From the credit risk assessment passage below, quote everything from "2. Credit Risk" down to "and Williams 2016).".

Extract provided ->

════════════════════

The paper is organized as follows. Section 2 presents the overview of credit risk assessment methods. Section 3 outlines the basic facts on Ordered Fuzzy Numbers (OFN), general linguistic approach to the borrowers’ evaluation and the implemented OF-SAW method. Section 4, being the main part of the research, shows the conducted case study implementing the weights for groups and individual criteria. The numerical example illustrates the procedure of the proposed SAW method and contributes into the understanding of the process of borrowers’ evaluation. Finally, Section 5 presents the main findings of this research and possible future research directions.

2. Credit Risk Assessment Techniques - Overview

Banks can use various approaches to classify the borrowers. The methods, which are most widely used in credit risk assessment and the evaluation of borrowers, usually belong to a group of parametric methods such as linear discriminant analysis, regression analysis, credit scoring and non-parametric methods such as neural networks, expert systems or support vector machines, machine learning etc.

All these methods have their limitations. Amongst those limitations we can enlist misclassification and indirect discrimination, variations from market to market, problems with accommodating changes, assuming a specific normality or homoscedasticity that are often violated in real world or model selection on trial and error process (Grace and Williams 2016).

════════════════════

Provided material ->
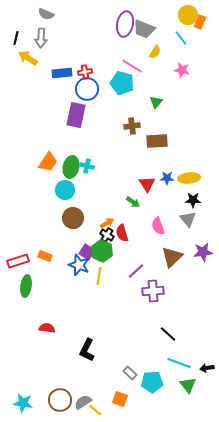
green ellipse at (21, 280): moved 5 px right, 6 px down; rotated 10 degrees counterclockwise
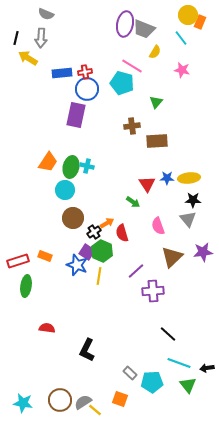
black cross at (107, 235): moved 13 px left, 3 px up; rotated 24 degrees clockwise
blue star at (79, 265): moved 2 px left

════════════════════

Exercise response ->
2. Credit Risk Assessment Techniques - Overview

Banks can use various approaches to classify the borrowers. The methods, which are most widely used in credit risk assessment and the evaluation of borrowers, usually belong to a group of parametric methods such as linear discriminant analysis, regression analysis, credit scoring and non-parametric methods such as neural networks, expert systems or support vector machines, machine learning etc.

All these methods have their limitations. Amongst those limitations we can enlist misclassification and indirect discrimination, variations from market to market, problems with accommodating changes, assuming a specific normality or homoscedasticity that are often violated in real world or model selection on trial and error process (Grace and Williams 2016).